LOVE keeping absolutely every version like this. it codifies the situation where "i can't fuck with this rn but i can't risk losing anything" which i SO relate to
Then the standard set of application programs can be used to compare and merge the files.
ediff bae !!
ooooh so i totally think they made the wrong choice here
The system strives to insulate the users from reconfigurations, providing continuing operation with only negligible delay.
yeah ok but that's just an SLA. it's not "insulating users" that's just doing your job
Requiring user programs to deal with reconfiguration would shift the network costs from the operating system to the applications programs.
(1) HUGE leap from "users" to "user programs" lmao
(2) is it "user" or "application" programs? if the users own files they might care whether they're being rehomed lol
wish they explained the significance of a virtual circuit!!! that's another pouzin neologism which was immediately twisted out of recognition
Network information is kept internally in both a high-level status table and a collection of virtual circuits,
wish this was explained
The virtual circuits deliver messages from site A to site
B (the virtual circuits connect sites, not processes} in the
order they are sent. If a message is lost, the circuit is
closed. The mechanism defends the local site from the
slow operation of a foreign site.
this is so curious for so many reasons! maintaining message ordering is interesting too but i wonder if it could be muxed?

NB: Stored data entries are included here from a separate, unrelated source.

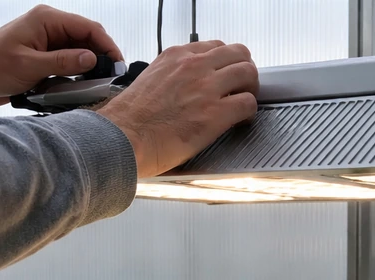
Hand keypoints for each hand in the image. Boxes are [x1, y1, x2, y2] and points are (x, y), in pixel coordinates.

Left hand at [0, 4, 120, 111]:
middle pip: (88, 39)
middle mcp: (50, 27)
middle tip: (112, 80)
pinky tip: (80, 88)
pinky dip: (77, 76)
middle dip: (102, 58)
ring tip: (98, 86)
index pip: (89, 28)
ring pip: (80, 52)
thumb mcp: (30, 66)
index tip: (119, 66)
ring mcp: (48, 42)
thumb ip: (63, 62)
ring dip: (89, 69)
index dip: (108, 46)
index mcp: (47, 20)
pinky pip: (69, 63)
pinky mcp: (45, 57)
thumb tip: (92, 59)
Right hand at [98, 41, 258, 178]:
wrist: (124, 137)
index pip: (215, 47)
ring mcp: (206, 88)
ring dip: (251, 88)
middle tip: (242, 86)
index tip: (225, 75)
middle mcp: (194, 66)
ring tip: (244, 101)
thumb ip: (172, 77)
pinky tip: (240, 120)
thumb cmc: (130, 118)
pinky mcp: (215, 113)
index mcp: (176, 56)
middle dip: (244, 70)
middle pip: (238, 54)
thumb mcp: (150, 80)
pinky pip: (248, 103)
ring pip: (248, 73)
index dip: (225, 62)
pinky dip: (249, 112)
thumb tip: (183, 87)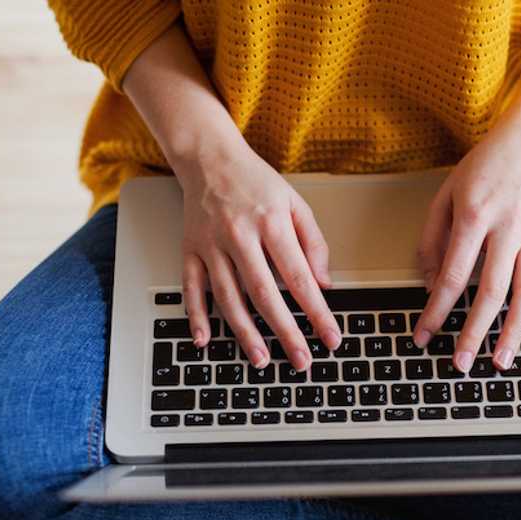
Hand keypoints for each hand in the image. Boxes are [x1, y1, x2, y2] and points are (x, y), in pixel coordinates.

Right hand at [174, 143, 339, 370]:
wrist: (209, 158)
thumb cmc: (256, 182)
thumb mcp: (295, 203)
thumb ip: (314, 243)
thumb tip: (324, 284)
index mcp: (271, 223)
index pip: (299, 277)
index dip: (317, 311)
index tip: (330, 337)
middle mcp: (239, 235)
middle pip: (264, 293)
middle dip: (285, 331)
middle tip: (300, 360)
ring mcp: (211, 244)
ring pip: (228, 296)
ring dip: (244, 332)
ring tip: (261, 359)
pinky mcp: (190, 250)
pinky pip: (191, 288)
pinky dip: (196, 316)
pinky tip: (204, 339)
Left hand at [413, 134, 520, 372]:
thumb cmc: (483, 168)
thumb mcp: (444, 196)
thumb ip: (433, 240)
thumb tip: (431, 285)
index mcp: (474, 216)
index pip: (453, 274)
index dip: (436, 309)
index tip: (424, 334)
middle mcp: (508, 229)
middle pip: (492, 291)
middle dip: (474, 332)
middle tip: (461, 363)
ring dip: (515, 331)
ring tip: (502, 361)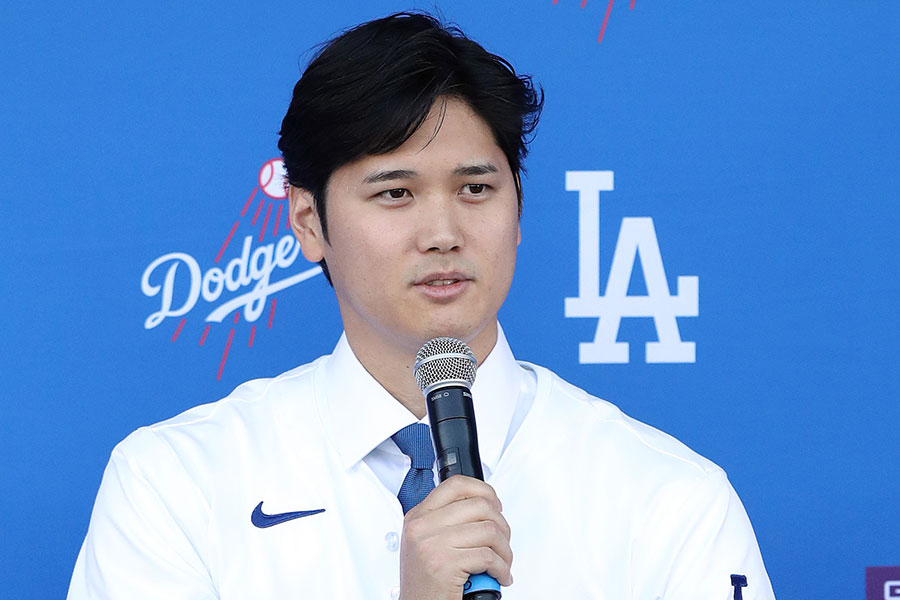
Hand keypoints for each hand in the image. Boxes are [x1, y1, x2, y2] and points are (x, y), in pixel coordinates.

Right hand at [398, 475, 512, 599]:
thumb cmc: (426, 584)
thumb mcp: (427, 543)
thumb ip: (447, 522)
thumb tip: (485, 508)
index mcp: (418, 517)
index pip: (456, 485)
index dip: (484, 491)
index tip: (495, 505)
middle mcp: (422, 526)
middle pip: (479, 506)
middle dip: (502, 525)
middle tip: (502, 542)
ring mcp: (432, 544)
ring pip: (489, 531)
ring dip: (505, 550)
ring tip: (502, 562)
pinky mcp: (445, 564)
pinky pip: (489, 557)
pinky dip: (502, 568)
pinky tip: (499, 575)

i'm rly curious about this site-to-site communication that wraps individual messages from users bc that is how a ddos-resistant anonymity catenet that hides traffic might work
oh i'm so sad they just drop handles to remote resources when the link breaks! this is where a dependency graph could make sense since progress through it can be halted and resumed!
i do like the idea of recovery manager though. one thing we didn't attempt to do in the pants task graph was any form of retry, or any codification of special conditions around a subgraph. why? because someone else didn't like it. sigh!
i do kind of like the idea of a named sync context being the locus of a recovery condition, so that if any tasks syncing to the context fail, the context can free its pages. this would absolutely propagate sideways (tasks declaring two contexts would blow up if one does) and upwards (if the sync context can't recover, goes up to its parent context)
hmmmm should a sync context also then be the locus of declaring tasks and their dependencies? that answers another question we never addressed in pants i.e. making the loading of rules into one of the operations of the system as opposed to loading everything in advance
i'm so upset how this wonderful paper is concluding ugh!!! they keep saying "transparent" to mean "opaque" and then they say their biggest problem was not being able to pretend a networked file was local hard enough. i don't believe that for a second. it's not "a failure of transparency" if viewing a remote file is spotty, you're not allowing the user to explicitly relocate that file!!!
We found that the primary motivation for remote execution was load balancing.
completely uninterested in your framing of your users' "motivation" (why are users not even named???) and this is also a ridiculous thing to state without whatsoever describing their experience of local load
anyway that shit was wild
seeing "remote execution" in a 1981 paper and knowing UCLA did it better than us in most ways was both exciting and scary
the google remote execution API is such fucking shit lmao
back to the BSD hagiography
Because 4.2BSD included many new facilities, it suffered a loss of performance compared to 4.1BSD, partly because of the introduction of symbolic links.
blaming two separate things for performance degradation lmao
Some pernicious bugs had been introduced, particularly in the TCP protocol implementation.